Harris et al. (2004) surveyed physicians about their satisfaction with the new SRMC unit. Physicians preferred single room to traditional care unit because of less noise (p < .001), privacy (p = .01), spaciousness (p = .02), the ability to accommodate water therapy (p < .001) and family‐centred care (p = .02). Physicians did not significantly differ in their ratings of lighting and accessibility of delivery supplies between SRMC and traditional care unit. According to a 1‐year follow‐up survey, 78.7% (p = .003) of the physicians preferred to work in the single‐room maternity unit.

4.6. Clinical outcomes

Three studies assessed the impact of single‐room maternity on clinical outcomes of mothers and infants. Harris et al (2004) explored clinical outcomes before and after the opening of the new SRMC unit. Cross‐sectional data from the hospital perinatal databases for women who were eligible for SRMC were compared between those who were admitted to single‐room maternity and those admitted to traditional care. With the exception of lower rates of electronic foetal monitoring (45.8% vs. 52.7%, p = .004) and intravenous therapy (45.8% vs. 52.9%, p = .03) in the single‐room group, rates of intrapartum interventions and adverse outcomes were not significantly different between groups. Length of stay was shorter in single room (55.1 vs. 61.0 hr, p < .001). Nulliparous women in the single‐room group had significantly longer first stages of labour (12.0 vs. 10.8 hr, p = .008) and second stages of labour (120 vs. 90 min, p = .002). Neonatal outcomes did not differ between groups, with the exception of fewer 1‐min Apgar scores < 7 in single room compared with traditional care (10.3% vs. 15.8%, p < .001). The two other studies reported a decrease in the number of hypoglycaemias (Gerrits et al., 2013) and no change in perinatal mortality rate after SRMC was implemented (Williams & Mervis, 1990).

4.7. System outcomes

Four studies reported cost savings, without using inferential statistics to test for differences over time (Bergeron, 2001; Drum, 2011; Harris et al., 2004; Williams & Mervis, 1990). Harris et al. (2004) compared staffing costs from hospital administrative data from 2 years prior to opening the single room to the 2 years following the opening of the single room. The maternity programme FTE positions decreased from 206–193.7 (6% reduction), for an annual savings of $670,240. The costs for single‐room nurse training programme was $19,800 and direct costs for patients of similar acuity classified by resource intensity weightings reduced by 24% ($2,377–$1,809). The positive responses surrounding the opening of the single‐room unit resulted in the closure of a postpartum unit and three delivery rooms in favour of offering more single room. In the remaining three studies, cost data were not analysed, rather described. Drum (2011) reported a 12% decrease in labour hours, which equalled to over $533,000 in saving. Olson and Smith (1992) detailed the number of births, total expenses, total cost per bed day and total cost per disposition for six hospitals: two traditional model, two LDR and two single room. While authors concluded that single room and LDR were more cost effective than traditional model, this statement was not tested and one LDR hospital exhibited the highest total cost per bed day ($2,248) and total cost per disposition ($973). One study also described that offering single room increased private deliveries from 7%–14% (Williams & Mervis, 1990).

5. DISCUSSION

This is the first systematic review to appraise and synthesize the evidence for SRMC. While results suggest that mothers were satisfied with the SRMC model, most studies were methodologically weak and lacked reliable and valid tools to gather and analyse data. Moreover, there was limited exploration of costs, staffing, and provider and patient outcomes. Overall, there is limited evidence to suggest differences between the SRMC and traditional maternity care for patient and provider satisfaction, clinical or system outcomes.

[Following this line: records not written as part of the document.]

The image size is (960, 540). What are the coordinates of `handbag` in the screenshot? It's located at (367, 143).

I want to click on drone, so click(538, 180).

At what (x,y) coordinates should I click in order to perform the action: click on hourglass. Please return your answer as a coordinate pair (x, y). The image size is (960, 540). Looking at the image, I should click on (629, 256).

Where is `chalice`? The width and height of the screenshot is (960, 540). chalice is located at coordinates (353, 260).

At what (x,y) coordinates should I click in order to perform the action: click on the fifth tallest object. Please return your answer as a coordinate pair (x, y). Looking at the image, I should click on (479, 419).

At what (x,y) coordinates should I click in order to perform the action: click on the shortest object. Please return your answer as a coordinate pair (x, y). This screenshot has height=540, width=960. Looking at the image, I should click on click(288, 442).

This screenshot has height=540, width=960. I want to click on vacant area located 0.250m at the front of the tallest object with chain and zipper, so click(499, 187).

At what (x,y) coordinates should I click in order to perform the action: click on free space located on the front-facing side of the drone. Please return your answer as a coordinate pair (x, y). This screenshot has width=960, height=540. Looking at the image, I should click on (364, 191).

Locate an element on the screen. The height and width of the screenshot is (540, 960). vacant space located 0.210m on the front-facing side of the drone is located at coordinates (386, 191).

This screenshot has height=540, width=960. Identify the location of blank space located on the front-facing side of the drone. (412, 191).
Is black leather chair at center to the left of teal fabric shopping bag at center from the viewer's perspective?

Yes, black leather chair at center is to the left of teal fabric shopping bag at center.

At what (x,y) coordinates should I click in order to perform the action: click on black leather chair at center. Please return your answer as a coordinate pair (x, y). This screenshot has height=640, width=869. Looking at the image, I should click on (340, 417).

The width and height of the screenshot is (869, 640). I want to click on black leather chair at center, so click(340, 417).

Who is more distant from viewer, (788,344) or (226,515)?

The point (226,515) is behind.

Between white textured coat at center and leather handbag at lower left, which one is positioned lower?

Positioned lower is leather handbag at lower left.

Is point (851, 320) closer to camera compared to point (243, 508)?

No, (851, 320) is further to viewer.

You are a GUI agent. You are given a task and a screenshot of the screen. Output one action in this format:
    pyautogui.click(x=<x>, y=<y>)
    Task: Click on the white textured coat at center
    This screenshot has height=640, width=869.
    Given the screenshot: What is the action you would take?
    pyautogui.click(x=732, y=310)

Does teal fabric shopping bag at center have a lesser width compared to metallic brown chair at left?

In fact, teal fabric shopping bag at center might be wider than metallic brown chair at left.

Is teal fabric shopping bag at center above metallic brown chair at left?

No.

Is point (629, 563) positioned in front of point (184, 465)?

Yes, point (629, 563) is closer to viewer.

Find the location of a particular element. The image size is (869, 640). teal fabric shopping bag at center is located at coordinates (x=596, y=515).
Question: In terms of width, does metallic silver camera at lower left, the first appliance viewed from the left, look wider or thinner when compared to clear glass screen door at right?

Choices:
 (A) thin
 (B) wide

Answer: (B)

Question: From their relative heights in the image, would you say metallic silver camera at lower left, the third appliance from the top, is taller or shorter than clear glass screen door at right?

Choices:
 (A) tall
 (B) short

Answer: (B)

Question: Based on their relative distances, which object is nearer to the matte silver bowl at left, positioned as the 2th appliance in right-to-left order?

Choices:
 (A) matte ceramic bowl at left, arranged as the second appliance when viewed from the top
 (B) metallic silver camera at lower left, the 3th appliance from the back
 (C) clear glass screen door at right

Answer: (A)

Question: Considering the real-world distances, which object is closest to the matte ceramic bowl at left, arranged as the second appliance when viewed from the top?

When compared with traditional care, women were more satisfied with the SRMC due to the physical setting, continuity and quality of care, respect for privacy and assistance with infant feeding. However, no studies used specified effect sizes, and some only included descriptive comparisons rather than inferential statistics. Furthermore, three studies (Janssen et al., 2001, 2005, 2006) that used statistical testing and detailed instrument psychometrics were conducted exclusively at the same hospital in Western Canada. A systematic review of 25 studies (van de Glind et al., 2007) reported an overall higher patient satisfaction with noise level, quality of sleep, privacy and dignity on the various single‐room patent units (excluding maternity and psychiatric settings). While evidence suggests patient satisfaction may be increased in single‐room environments, more evaluation is needed to evaluate this specifically in a single‐room maternity environment in comparison to a traditional model of care.

Provider satisfaction was measured using self‐report surveys in small samples of nurses and physicians with variable response rates. While physicians preferred the SRMC to the traditional care, they disliked that emergency equipment and supply carts were less accessible in single‐room maternity and expressed concerns about the distance of the unit from the operating room (Harris et al., 2004). The findings about nurses’ satisfaction with the SRMC model are equivocal, some noting increase in satisfaction, while others do not. In summary, in all but one study (Stolte et al., 1994) nurses were asked to complete surveys in their work setting. As such, it is possible that to avoid being reprimanded by their employers and management, nurses’ responses may have been subjected to social desirability.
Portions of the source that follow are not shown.